With a law degree from University of Michigan, Kethledge has been framed as something of an outsider — something that may appeal to Trump.

He had also been a leading contender to replace the late Antonin Scalia — a seat that eventually went to Neil Gorsuch, Trump’s first Supreme Court pick. Like Scalia, Kethledge is considered an originalist, and has ruled in favor of gun rights, as conservative commentator Hugh Hewitt noted in a glowing Washington Post endorsement Monday.

According to Hewitt, Kethledge is “Gorsuch 2.0,” a young candidate of “character, talent and originalist disposition.”

Amul Thapar

Ed Reinke/AP

Amul Thapar, 49, is the fourth candidate Trump has reportedly met with. Thapar was Trump’s pick for the Sixth Circuit Appeals Court who has served as a circuit judge since 2017. He was considered for the Scalia seat.

Thapar, the son of Indian immigrants, would be the first judge of Asian descent to serve on the Supreme Court if selected and confirmed.

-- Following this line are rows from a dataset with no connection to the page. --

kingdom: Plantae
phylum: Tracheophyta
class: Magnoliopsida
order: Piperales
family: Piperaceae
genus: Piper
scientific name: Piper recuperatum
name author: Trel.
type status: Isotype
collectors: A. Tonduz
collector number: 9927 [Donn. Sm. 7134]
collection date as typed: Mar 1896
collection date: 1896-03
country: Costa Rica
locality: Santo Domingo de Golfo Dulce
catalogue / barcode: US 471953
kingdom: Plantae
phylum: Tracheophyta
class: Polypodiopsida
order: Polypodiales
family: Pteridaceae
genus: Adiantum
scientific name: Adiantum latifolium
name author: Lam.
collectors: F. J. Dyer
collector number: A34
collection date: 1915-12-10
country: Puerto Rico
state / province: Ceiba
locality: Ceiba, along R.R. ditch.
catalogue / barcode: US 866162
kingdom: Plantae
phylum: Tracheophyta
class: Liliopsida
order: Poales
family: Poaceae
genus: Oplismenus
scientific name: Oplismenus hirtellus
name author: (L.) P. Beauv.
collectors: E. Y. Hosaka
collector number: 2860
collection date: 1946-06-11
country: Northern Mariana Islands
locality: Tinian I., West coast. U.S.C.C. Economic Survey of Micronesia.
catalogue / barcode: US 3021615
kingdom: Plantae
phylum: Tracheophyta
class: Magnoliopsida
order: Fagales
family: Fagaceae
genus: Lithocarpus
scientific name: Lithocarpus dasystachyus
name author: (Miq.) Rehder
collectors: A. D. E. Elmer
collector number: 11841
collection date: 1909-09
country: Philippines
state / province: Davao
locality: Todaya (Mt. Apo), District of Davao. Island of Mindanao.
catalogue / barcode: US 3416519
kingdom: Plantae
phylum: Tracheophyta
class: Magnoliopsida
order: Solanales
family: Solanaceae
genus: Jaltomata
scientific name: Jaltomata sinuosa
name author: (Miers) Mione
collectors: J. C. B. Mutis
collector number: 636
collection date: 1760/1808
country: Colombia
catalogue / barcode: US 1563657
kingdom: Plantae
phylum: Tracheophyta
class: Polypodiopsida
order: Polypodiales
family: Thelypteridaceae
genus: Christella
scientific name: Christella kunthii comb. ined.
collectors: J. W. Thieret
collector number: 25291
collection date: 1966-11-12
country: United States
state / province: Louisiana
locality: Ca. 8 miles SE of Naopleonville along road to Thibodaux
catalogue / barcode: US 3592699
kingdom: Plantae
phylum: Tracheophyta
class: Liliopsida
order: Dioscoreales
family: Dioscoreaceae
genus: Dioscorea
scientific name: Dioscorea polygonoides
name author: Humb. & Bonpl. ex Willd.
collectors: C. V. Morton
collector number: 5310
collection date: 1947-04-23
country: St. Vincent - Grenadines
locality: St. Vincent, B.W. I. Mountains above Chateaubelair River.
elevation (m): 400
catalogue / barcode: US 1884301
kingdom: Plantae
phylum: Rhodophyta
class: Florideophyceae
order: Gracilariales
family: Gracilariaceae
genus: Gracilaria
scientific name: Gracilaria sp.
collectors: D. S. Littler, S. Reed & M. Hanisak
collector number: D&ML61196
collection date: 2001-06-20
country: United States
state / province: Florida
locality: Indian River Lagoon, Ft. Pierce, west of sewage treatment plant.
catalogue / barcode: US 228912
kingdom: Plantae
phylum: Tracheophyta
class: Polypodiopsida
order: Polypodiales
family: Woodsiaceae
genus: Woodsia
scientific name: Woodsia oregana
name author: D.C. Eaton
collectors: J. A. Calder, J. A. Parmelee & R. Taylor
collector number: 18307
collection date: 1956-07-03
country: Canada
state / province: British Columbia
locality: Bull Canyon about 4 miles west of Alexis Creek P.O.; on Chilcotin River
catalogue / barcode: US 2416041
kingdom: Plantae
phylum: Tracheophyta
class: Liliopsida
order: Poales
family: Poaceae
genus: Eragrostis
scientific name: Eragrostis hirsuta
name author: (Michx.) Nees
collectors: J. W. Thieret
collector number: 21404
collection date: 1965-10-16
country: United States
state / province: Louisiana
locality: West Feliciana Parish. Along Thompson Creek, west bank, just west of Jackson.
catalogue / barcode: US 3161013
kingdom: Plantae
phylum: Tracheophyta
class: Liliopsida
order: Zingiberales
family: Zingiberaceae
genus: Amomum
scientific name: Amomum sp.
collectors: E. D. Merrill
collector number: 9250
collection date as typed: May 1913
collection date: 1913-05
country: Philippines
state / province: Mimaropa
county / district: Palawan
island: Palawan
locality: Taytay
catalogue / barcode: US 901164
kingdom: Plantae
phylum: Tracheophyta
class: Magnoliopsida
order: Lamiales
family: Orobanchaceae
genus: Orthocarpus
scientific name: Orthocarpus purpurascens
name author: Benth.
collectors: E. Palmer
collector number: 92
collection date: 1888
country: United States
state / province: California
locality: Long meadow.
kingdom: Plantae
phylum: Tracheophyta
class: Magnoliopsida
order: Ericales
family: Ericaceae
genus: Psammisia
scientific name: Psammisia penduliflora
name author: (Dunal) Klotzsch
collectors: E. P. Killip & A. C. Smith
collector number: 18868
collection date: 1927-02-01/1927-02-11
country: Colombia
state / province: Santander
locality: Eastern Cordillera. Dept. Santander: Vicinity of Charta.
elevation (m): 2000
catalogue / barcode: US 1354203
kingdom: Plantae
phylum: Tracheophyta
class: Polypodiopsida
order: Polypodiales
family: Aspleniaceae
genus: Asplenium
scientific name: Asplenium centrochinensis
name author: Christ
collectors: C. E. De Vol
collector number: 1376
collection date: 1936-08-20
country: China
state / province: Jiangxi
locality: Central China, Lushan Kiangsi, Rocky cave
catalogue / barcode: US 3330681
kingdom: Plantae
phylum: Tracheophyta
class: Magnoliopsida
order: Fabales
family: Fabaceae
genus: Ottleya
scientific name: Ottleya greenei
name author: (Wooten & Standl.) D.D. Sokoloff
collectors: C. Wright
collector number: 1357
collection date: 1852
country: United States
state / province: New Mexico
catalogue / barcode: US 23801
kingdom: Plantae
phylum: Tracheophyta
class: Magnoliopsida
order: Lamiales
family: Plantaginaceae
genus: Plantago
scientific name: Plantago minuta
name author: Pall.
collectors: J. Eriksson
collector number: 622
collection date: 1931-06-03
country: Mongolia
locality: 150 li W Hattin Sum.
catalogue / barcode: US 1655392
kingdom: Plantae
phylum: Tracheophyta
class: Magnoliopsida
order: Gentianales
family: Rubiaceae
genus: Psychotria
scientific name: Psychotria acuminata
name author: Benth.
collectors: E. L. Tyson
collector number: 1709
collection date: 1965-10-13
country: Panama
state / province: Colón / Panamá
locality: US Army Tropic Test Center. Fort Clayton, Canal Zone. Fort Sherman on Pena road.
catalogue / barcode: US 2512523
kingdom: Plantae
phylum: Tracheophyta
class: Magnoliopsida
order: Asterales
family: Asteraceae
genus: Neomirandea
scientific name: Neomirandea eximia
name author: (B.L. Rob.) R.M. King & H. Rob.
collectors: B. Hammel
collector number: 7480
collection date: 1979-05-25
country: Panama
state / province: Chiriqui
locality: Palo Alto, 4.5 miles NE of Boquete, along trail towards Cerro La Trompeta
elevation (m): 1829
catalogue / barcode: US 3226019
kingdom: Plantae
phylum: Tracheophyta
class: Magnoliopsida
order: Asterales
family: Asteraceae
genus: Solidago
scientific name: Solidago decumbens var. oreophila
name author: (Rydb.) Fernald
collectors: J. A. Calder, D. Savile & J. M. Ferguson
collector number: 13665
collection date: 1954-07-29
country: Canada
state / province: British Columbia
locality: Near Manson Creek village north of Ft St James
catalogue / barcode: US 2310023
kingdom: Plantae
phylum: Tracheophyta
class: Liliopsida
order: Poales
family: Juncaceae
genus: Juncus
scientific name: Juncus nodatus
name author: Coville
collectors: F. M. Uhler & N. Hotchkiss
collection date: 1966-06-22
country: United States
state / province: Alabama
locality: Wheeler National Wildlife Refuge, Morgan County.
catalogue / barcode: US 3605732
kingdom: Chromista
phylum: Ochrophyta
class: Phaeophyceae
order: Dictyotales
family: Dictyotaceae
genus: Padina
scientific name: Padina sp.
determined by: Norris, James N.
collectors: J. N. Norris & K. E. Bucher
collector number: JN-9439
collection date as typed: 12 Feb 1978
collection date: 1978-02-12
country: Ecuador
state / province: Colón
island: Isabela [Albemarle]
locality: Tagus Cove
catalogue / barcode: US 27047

Thapar hails from Kentucky, the home state of Senate Majority Leader Mitch McConnell, who has been one of his biggest champions.

“I think he’s absolutely brilliant, with the right temperament,” McConnell said of Thapar, according to the Associated Press.

McConnell’s backing is significant — it was his blockade against then-President Barack Obama’s nominee, Merrick Garland, that allowed Trump to get his first Supreme Court pick last year.

Like the others on Trump’s short list, Thapar is a hard conservative — so much so, according to the Courier-Journal, that his father claimed he “nearly wouldn’t speak to me after I voted for Barack Obama.”

Other potential candidates

Pablo Martinez Monsivais/AP

Trump is expected to meet with other potential candidates before announcing his second Supreme Court pick.

It was reported on Tuesday that Trump interviewed Sen. Mike Lee (R-Utah) by phone, but the right-wing site Daily Caller claimed Monday that he is no longer in the running.

Thomas Hardiman, Trump’s second choice to fill Scalia’s seat, has also been reported to be among those in consideration for Kennedy’s seat.

Whomever Trump chooses is likely to face a contentious road to confirmation.

High-profile Democrats, including Sen. Kamala Harris (D-Calif.), have vowed to fight back against a hard right nominee — and have accused Republicans of “hypocrisy” in calling for a quick confirmation for Trump’s pick during an election year after blocking that of Obama during the 2016 race.

But McConnell has promised that Trump’s pick will be confirmed in the fall.